#### Problem details:
All of the data should be given again word for word, though the images are to be left out.

#### Data provided:
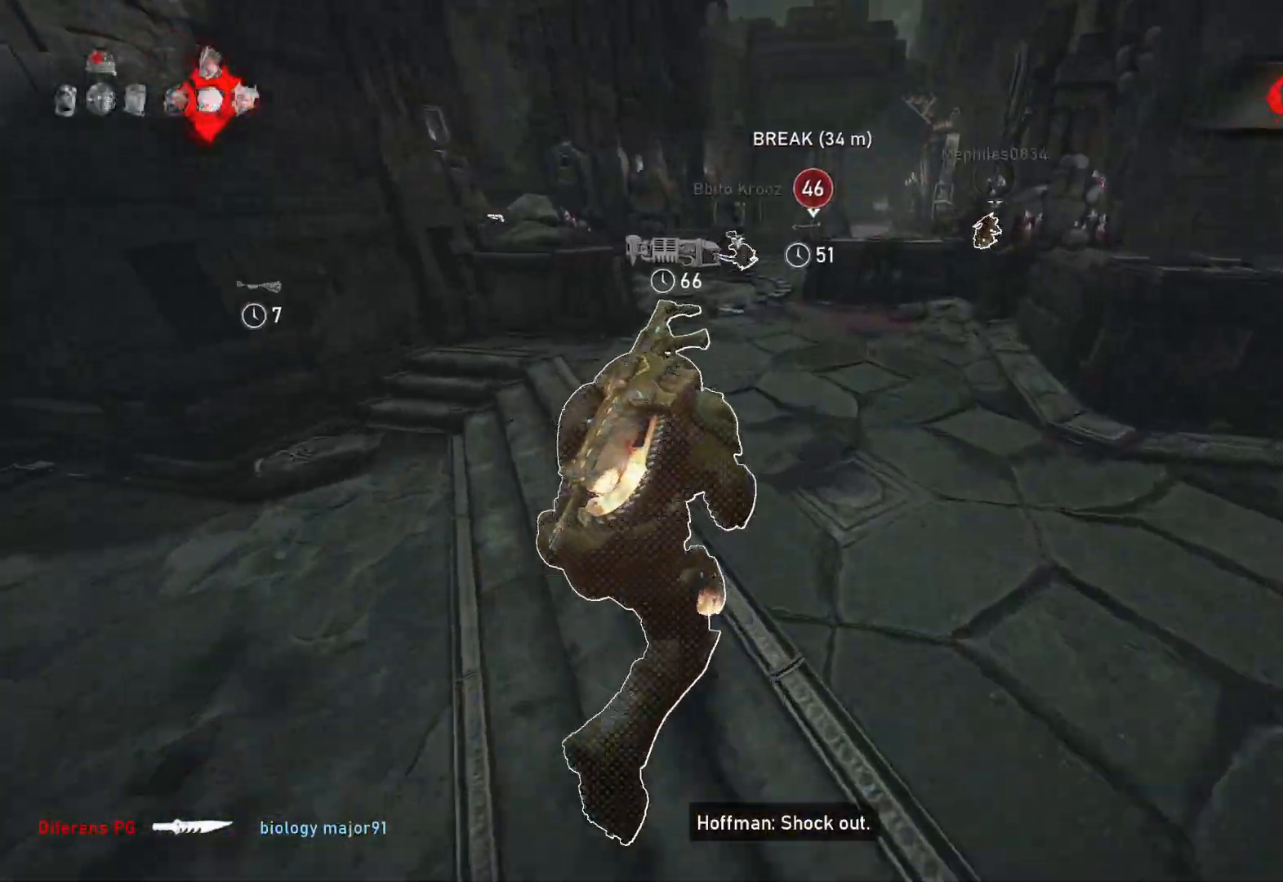
{"buttons": ["A", "L1"], "left_stick": "center", "right_stick": "center", "events": []}
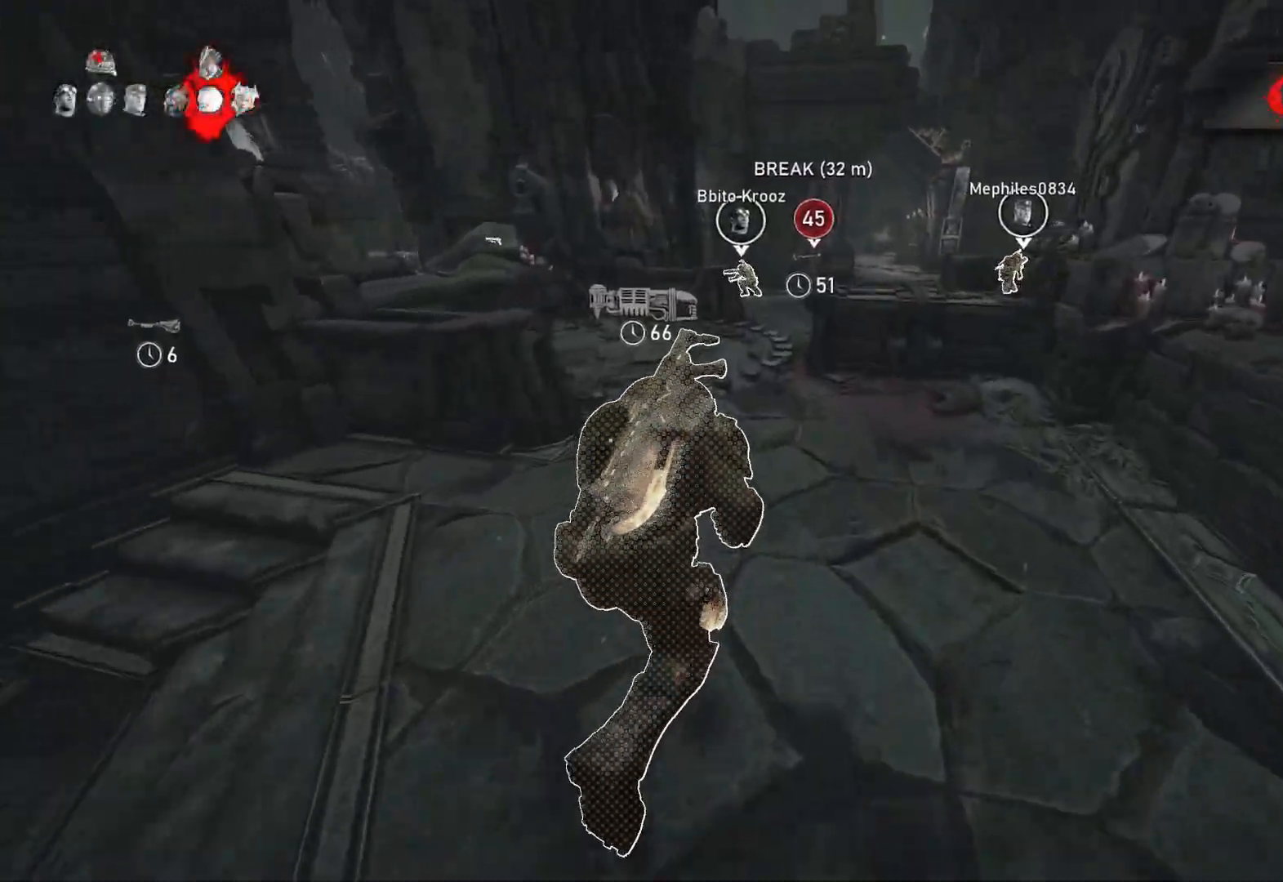
{"buttons": ["A", "L1"], "left_stick": "center", "right_stick": "center", "events": []}
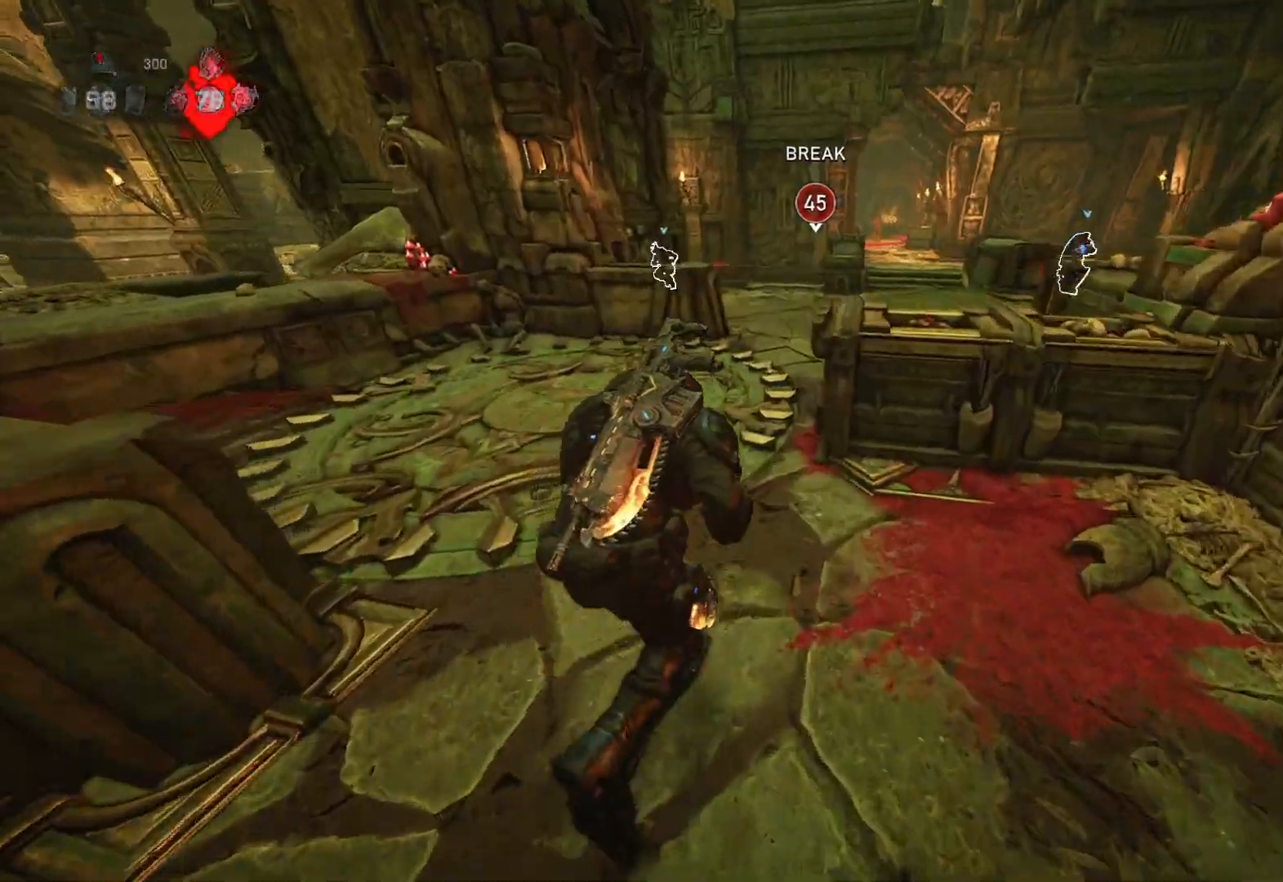
{"buttons": ["L1", "DPAD_UP"], "left_stick": "up", "right_stick": "center", "events": [[33, "A", "up"], [300, "left_stick", "up"], [417, "DPAD_UP", "down"]]}
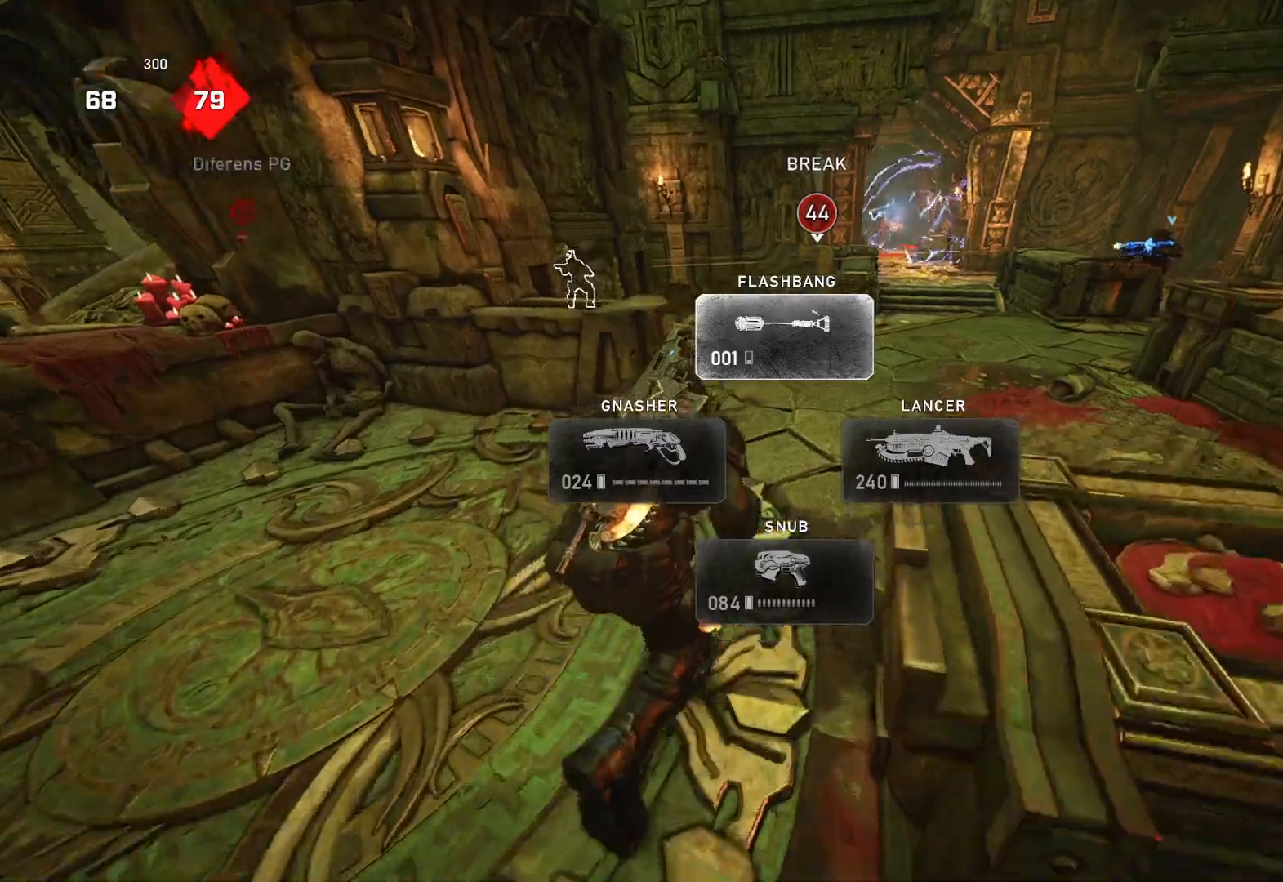
{"buttons": [], "left_stick": "up", "right_stick": "center", "events": [[17, "DPAD_UP", "up"], [33, "L1", "up"], [150, "L1", "down"], [233, "L1", "up"], [267, "right_stick", "left"], [433, "right_stick", "center"]]}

#### Task result:
{"buttons": ["A", "L1"], "left_stick": "center", "right_stick": "center", "events": []}
{"buttons": ["A", "L1"], "left_stick": "center", "right_stick": "center", "events": []}
{"buttons": ["L1", "DPAD_UP"], "left_stick": "up", "right_stick": "center", "events": [[33, "A", "up"], [300, "left_stick", "up"], [417, "DPAD_UP", "down"]]}
{"buttons": [], "left_stick": "up", "right_stick": "center", "events": [[17, "DPAD_UP", "up"], [33, "L1", "up"], [150, "L1", "down"], [233, "L1", "up"], [267, "right_stick", "left"], [433, "right_stick", "center"]]}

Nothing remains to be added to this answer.